I dislike libertarians. I think they should get out more.
Specifically, I think Peter Thiel is a wack job.
Peter and his ilk hate government. Ok, they might believe in the need for publicly funded police and fire protection, as well as a national defense. Or maybe not. But radical libertarians oppose just about anything else government does.
Thiel even thinks kids should stop going to college.
Like I said, Peter Thiel should get out more. And I have the perfect place for him to start.
He should take a crap in a deep-pit toilet provided by the National Forest Service, a branch of our federal government.
For those who think I am, once again, engaging in juvenile and scatological hate-speech, consider this.
Those toilets, paid for by our taxes, work.
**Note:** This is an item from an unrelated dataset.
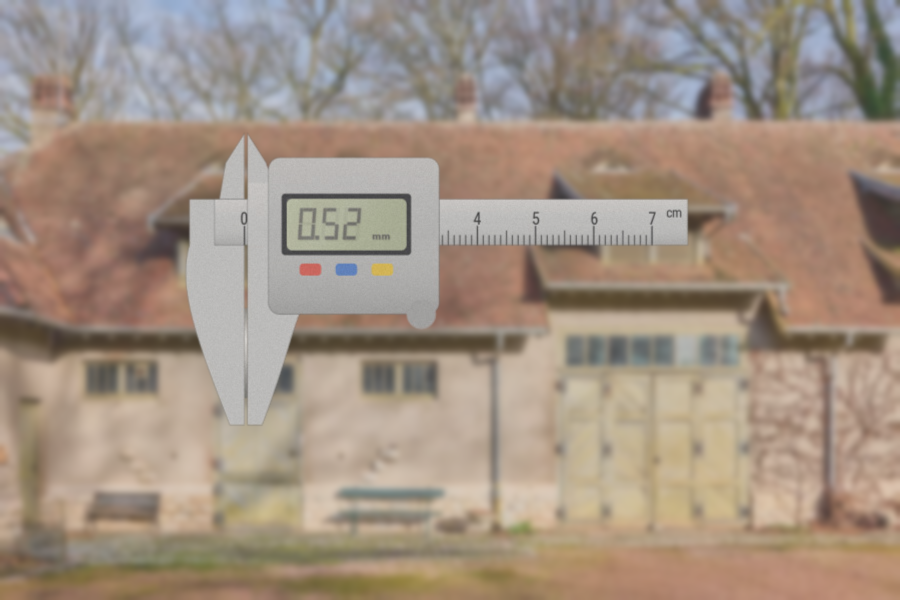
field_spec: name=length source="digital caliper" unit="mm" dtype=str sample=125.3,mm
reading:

They work extremely well. They do not stink. They have plenty of toilet paper. They are clean.
They do their job, allowing us to do ours.
Thiel might counter, that service could be provided by the private sector. And perhaps it could.
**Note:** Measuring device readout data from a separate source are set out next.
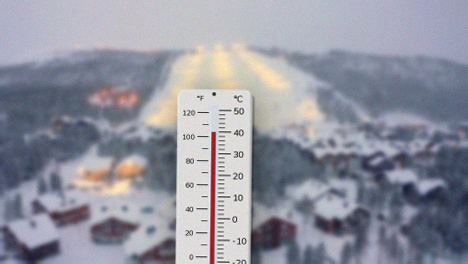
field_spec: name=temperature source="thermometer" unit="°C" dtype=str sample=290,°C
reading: 40,°C
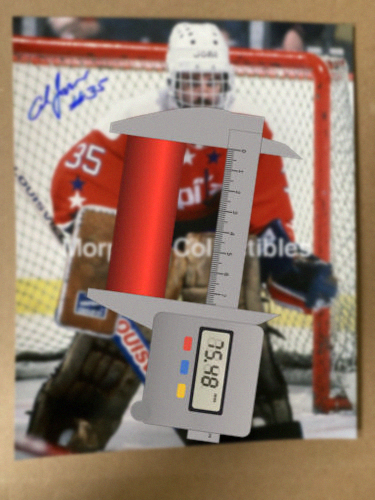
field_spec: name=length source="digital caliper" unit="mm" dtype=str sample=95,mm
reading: 75.48,mm
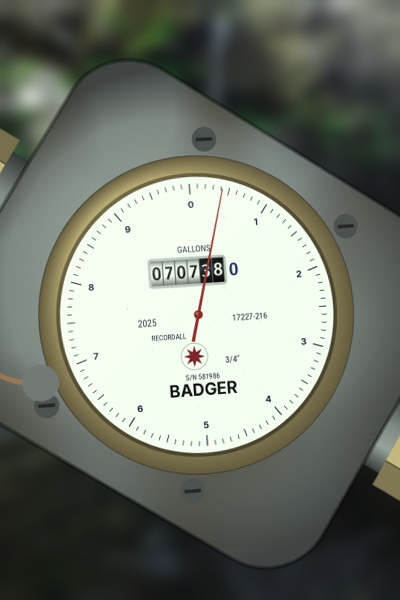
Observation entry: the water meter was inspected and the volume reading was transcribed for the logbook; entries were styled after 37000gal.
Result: 707380.4gal
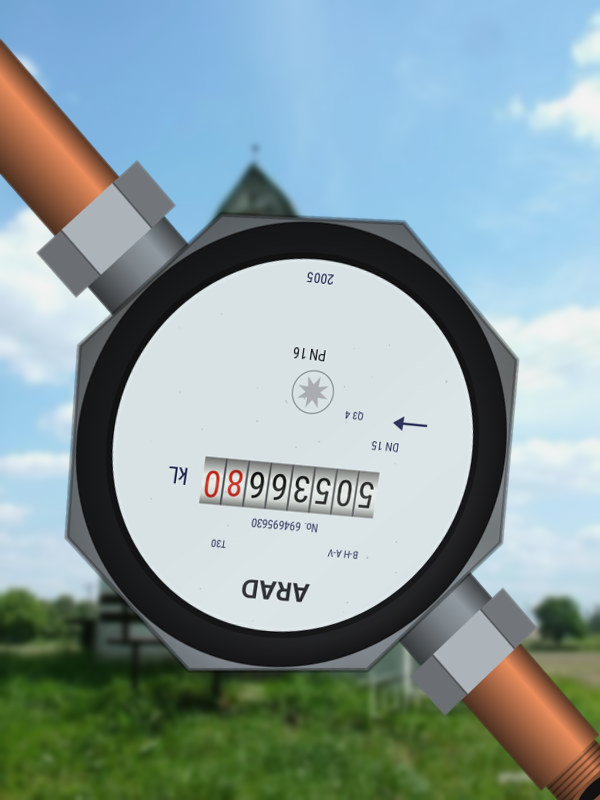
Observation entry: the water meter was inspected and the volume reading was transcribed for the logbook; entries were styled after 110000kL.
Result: 505366.80kL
But the point is about more than just shit.
It is this. National Forest Service and National Park toilets are an extension of something much larger than us and our bodily waste. They are part of a government effort to offer nature conveniently and with minimal disturbance for those who wish to enjoy it. In a way that works for animals and plants, too.
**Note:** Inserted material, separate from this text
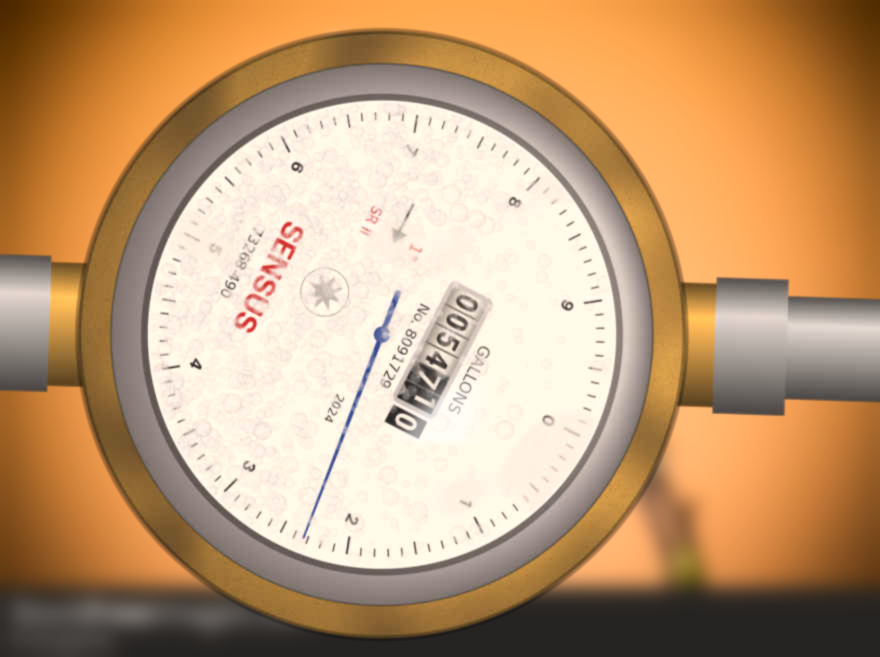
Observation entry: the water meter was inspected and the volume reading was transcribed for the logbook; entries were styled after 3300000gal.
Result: 54712.3gal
Libertarians extol the private sector and free will. But when it comes to preserving nature, their objects of admiration suck. One must only look at the towns adjacent to Yellowstone National Park to see why not. They are gaudy and commercial, free enterprise run amok. They are ugly. They are the antithesis of nature.
And, from personal experience, when it comes to cleanliness, the ‘private’ toilets in those establishments at the fringe of the park don’t hold a candle to those provided by our government.
Or, come to think of it, they need a (scented) candle…
Recall, it was the private sector of for-profit ranchers and farmers who fenced in the West, destroying natural habitat, driving much of its wildlife to near extinction.
That is not, by the way, a missive against ranching and farming. Industry and suburbanization have done far worse elsewhere.
The point is this: Self-interest and the pursuit of profit usually run afoul of nature.
It takes collective action to preserve nature. It was the federal government, first under Teddy Roosevelt, that preserved habitats by creating federal parks and national forests. It took even stronger federal action to save iconic species on the verge of extinction, such as the majestic bison and (in the lower 48 states) the grizzly bear.
As the economist Ronald Coase pointed out over sixty years ago, there is no ‘Pareto optimal’ market solution for externalities, such as fouling the environment or man-made biodiversity destruction, unless one can create property rights and trade them freely at minimal cost.
But the Coase Theorem does not work for nature on its grand scale. Even if owning all the mountains, all the clear water, and the entire atmosphere were possible (fat chance) and trading their property rights was cheap and feasible (fat chance), human experience tells us that the profit motive would turn the wilderness into Disney-like theme parks.
That is not what our and other species require or deserve.
To return to our theme, the belief that libertarians offer solutions that can preserve nature is a load of crap. It takes collective, not individual, actions to do so, steps that only government can undertake.
So, Peter Thiel, come and take a shit. In a government toilet. It might change your mind. And even if it doesn’t, I can assure you, it will be a pleasant experience.